● The data:
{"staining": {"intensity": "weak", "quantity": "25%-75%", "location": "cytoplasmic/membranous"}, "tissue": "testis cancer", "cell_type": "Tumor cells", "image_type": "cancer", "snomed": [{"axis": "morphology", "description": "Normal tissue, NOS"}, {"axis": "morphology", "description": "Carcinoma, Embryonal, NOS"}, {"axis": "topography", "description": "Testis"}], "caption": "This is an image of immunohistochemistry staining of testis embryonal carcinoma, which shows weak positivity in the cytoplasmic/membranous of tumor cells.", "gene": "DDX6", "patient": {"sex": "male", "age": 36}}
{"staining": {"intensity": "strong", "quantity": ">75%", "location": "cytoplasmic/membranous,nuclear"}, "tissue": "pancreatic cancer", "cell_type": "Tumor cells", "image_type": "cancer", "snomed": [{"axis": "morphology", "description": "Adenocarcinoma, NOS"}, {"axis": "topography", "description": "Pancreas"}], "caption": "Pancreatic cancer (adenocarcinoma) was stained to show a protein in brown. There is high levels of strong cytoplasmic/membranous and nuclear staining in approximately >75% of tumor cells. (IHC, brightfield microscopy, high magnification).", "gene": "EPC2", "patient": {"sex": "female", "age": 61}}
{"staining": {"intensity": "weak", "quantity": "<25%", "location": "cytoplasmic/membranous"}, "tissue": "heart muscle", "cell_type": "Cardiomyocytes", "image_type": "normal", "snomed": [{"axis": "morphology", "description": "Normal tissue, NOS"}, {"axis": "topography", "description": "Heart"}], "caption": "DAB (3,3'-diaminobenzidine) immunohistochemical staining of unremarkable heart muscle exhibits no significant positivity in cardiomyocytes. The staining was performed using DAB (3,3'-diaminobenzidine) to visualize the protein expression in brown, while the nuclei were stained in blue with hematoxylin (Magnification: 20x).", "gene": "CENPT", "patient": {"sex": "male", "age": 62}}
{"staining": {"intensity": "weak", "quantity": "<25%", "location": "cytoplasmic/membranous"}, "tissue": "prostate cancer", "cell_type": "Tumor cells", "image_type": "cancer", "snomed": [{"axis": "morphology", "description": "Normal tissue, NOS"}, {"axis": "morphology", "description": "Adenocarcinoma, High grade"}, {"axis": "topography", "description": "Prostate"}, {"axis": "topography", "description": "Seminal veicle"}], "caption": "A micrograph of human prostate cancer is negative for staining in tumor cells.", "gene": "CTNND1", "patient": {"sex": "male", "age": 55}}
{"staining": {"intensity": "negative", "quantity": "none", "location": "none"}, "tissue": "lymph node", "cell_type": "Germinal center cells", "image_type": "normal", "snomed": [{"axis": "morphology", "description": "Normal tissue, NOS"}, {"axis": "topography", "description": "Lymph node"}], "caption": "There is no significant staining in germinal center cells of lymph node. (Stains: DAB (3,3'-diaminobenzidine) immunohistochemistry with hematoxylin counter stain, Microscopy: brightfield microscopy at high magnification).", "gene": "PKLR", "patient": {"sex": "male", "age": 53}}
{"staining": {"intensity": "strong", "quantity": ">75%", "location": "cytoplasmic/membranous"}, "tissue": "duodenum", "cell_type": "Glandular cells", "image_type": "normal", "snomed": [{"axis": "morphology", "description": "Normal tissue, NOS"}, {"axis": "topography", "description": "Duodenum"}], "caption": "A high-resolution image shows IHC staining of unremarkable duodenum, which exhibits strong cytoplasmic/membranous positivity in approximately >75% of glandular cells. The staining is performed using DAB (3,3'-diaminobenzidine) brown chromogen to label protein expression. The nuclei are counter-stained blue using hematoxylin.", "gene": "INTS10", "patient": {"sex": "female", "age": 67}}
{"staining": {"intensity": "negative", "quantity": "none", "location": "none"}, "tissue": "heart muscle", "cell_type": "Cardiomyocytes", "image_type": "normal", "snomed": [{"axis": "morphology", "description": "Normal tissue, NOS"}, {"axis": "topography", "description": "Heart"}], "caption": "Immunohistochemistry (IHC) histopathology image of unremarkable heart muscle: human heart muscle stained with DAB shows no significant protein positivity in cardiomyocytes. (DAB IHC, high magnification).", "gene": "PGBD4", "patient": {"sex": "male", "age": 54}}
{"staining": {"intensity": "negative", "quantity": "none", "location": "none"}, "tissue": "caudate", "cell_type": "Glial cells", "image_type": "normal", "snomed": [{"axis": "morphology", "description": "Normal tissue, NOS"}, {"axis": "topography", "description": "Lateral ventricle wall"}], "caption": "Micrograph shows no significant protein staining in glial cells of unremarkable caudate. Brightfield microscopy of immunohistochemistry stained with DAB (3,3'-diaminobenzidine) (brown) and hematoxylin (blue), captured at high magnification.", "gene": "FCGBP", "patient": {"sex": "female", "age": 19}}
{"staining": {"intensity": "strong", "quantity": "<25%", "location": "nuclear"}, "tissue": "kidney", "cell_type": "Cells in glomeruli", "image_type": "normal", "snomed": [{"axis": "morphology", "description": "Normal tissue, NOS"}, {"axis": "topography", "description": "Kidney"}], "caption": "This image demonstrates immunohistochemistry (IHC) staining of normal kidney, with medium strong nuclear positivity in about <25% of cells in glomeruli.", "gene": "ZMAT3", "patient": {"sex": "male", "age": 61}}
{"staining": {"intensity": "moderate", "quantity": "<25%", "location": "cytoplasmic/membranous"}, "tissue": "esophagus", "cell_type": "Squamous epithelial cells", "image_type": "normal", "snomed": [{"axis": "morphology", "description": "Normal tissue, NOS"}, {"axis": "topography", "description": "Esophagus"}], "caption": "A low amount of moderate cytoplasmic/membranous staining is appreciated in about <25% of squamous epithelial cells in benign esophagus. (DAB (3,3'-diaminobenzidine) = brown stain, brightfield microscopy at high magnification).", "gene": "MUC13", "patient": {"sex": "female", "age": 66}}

● Requirement:
The response should repeat the whole listing exactly.

● Output below:
{"staining": {"intensity": "weak", "quantity": "25%-75%", "location": "cytoplasmic/membranous"}, "tissue": "testis cancer", "cell_type": "Tumor cells", "image_type": "cancer", "snomed": [{"axis": "morphology", "description": "Normal tissue, NOS"}, {"axis": "morphology", "description": "Carcinoma, Embryonal, NOS"}, {"axis": "topography", "description": "Testis"}], "caption": "This is an image of immunohistochemistry staining of testis embryonal carcinoma, which shows weak positivity in the cytoplasmic/membranous of tumor cells.", "gene": "DDX6", "patient": {"sex": "male", "age": 36}}
{"staining": {"intensity": "strong", "quantity": ">75%", "location": "cytoplasmic/membranous,nuclear"}, "tissue": "pancreatic cancer", "cell_type": "Tumor cells", "image_type": "cancer", "snomed": [{"axis": "morphology", "description": "Adenocarcinoma, NOS"}, {"axis": "topography", "description": "Pancreas"}], "caption": "Pancreatic cancer (adenocarcinoma) was stained to show a protein in brown. There is high levels of strong cytoplasmic/membranous and nuclear staining in approximately >75% of tumor cells. (IHC, brightfield microscopy, high magnification).", "gene": "EPC2", "patient": {"sex": "female", "age": 61}}
{"staining": {"intensity": "weak", "quantity": "<25%", "location": "cytoplasmic/membranous"}, "tissue": "heart muscle", "cell_type": "Cardiomyocytes", "image_type": "normal", "snomed": [{"axis": "morphology", "description": "Normal tissue, NOS"}, {"axis": "topography", "description": "Heart"}], "caption": "DAB (3,3'-diaminobenzidine) immunohistochemical staining of unremarkable heart muscle exhibits no significant positivity in cardiomyocytes. The staining was performed using DAB (3,3'-diaminobenzidine) to visualize the protein expression in brown, while the nuclei were stained in blue with hematoxylin (Magnification: 20x).", "gene": "CENPT", "patient": {"sex": "male", "age": 62}}
{"staining": {"intensity": "weak", "quantity": "<25%", "location": "cytoplasmic/membranous"}, "tissue": "prostate cancer", "cell_type": "Tumor cells", "image_type": "cancer", "snomed": [{"axis": "morphology", "description": "Normal tissue, NOS"}, {"axis": "morphology", "description": "Adenocarcinoma, High grade"}, {"axis": "topography", "description": "Prostate"}, {"axis": "topography", "description": "Seminal veicle"}], "caption": "A micrograph of human prostate cancer is negative for staining in tumor cells.", "gene": "CTNND1", "patient": {"sex": "male", "age": 55}}
{"staining": {"intensity": "negative", "quantity": "none", "location": "none"}, "tissue": "lymph node", "cell_type": "Germinal center cells", "image_type": "normal", "snomed": [{"axis": "morphology", "description": "Normal tissue, NOS"}, {"axis": "topography", "description": "Lymph node"}], "caption": "There is no significant staining in germinal center cells of lymph node. (Stains: DAB (3,3'-diaminobenzidine) immunohistochemistry with hematoxylin counter stain, Microscopy: brightfield microscopy at high magnification).", "gene": "PKLR", "patient": {"sex": "male", "age": 53}}
{"staining": {"intensity": "strong", "quantity": ">75%", "location": "cytoplasmic/membranous"}, "tissue": "duodenum", "cell_type": "Glandular cells", "image_type": "normal", "snomed": [{"axis": "morphology", "description": "Normal tissue, NOS"}, {"axis": "topography", "description": "Duodenum"}], "caption": "A high-resolution image shows IHC staining of unremarkable duodenum, which exhibits strong cytoplasmic/membranous positivity in approximately >75% of glandular cells. The staining is performed using DAB (3,3'-diaminobenzidine) brown chromogen to label protein expression. The nuclei are counter-stained blue using hematoxylin.", "gene": "INTS10", "patient": {"sex": "female", "age": 67}}
{"staining": {"intensity": "negative", "quantity": "none", "location": "none"}, "tissue": "heart muscle", "cell_type": "Cardiomyocytes", "image_type": "normal", "snomed": [{"axis": "morphology", "description": "Normal tissue, NOS"}, {"axis": "topography", "description": "Heart"}], "caption": "Immunohistochemistry (IHC) histopathology image of unremarkable heart muscle: human heart muscle stained with DAB shows no significant protein positivity in cardiomyocytes. (DAB IHC, high magnification).", "gene": "PGBD4", "patient": {"sex": "male", "age": 54}}
{"staining": {"intensity": "negative", "quantity": "none", "location": "none"}, "tissue": "caudate", "cell_type": "Glial cells", "image_type": "normal", "snomed": [{"axis": "morphology", "description": "Normal tissue, NOS"}, {"axis": "topography", "description": "Lateral ventricle wall"}], "caption": "Micrograph shows no significant protein staining in glial cells of unremarkable caudate. Brightfield microscopy of immunohistochemistry stained with DAB (3,3'-diaminobenzidine) (brown) and hematoxylin (blue), captured at high magnification.", "gene": "FCGBP", "patient": {"sex": "female", "age": 19}}
{"staining": {"intensity": "strong", "quantity": "<25%", "location": "nuclear"}, "tissue": "kidney", "cell_type": "Cells in glomeruli", "image_type": "normal", "snomed": [{"axis": "morphology", "description": "Normal tissue, NOS"}, {"axis": "topography", "description": "Kidney"}], "caption": "This image demonstrates immunohistochemistry (IHC) staining of normal kidney, with medium strong nuclear positivity in about <25% of cells in glomeruli.", "gene": "ZMAT3", "patient": {"sex": "male", "age": 61}}
{"staining": {"intensity": "moderate", "quantity": "<25%", "location": "cytoplasmic/membranous"}, "tissue": "esophagus", "cell_type": "Squamous epithelial cells", "image_type": "normal", "snomed": [{"axis": "morphology", "description": "Normal tissue, NOS"}, {"axis": "topography", "description": "Esophagus"}], "caption": "A low amount of moderate cytoplasmic/membranous staining is appreciated in about <25% of squamous epithelial cells in benign esophagus. (DAB (3,3'-diaminobenzidine) = brown stain, brightfield microscopy at high magnification).", "gene": "MUC13", "patient": {"sex": "female", "age": 66}}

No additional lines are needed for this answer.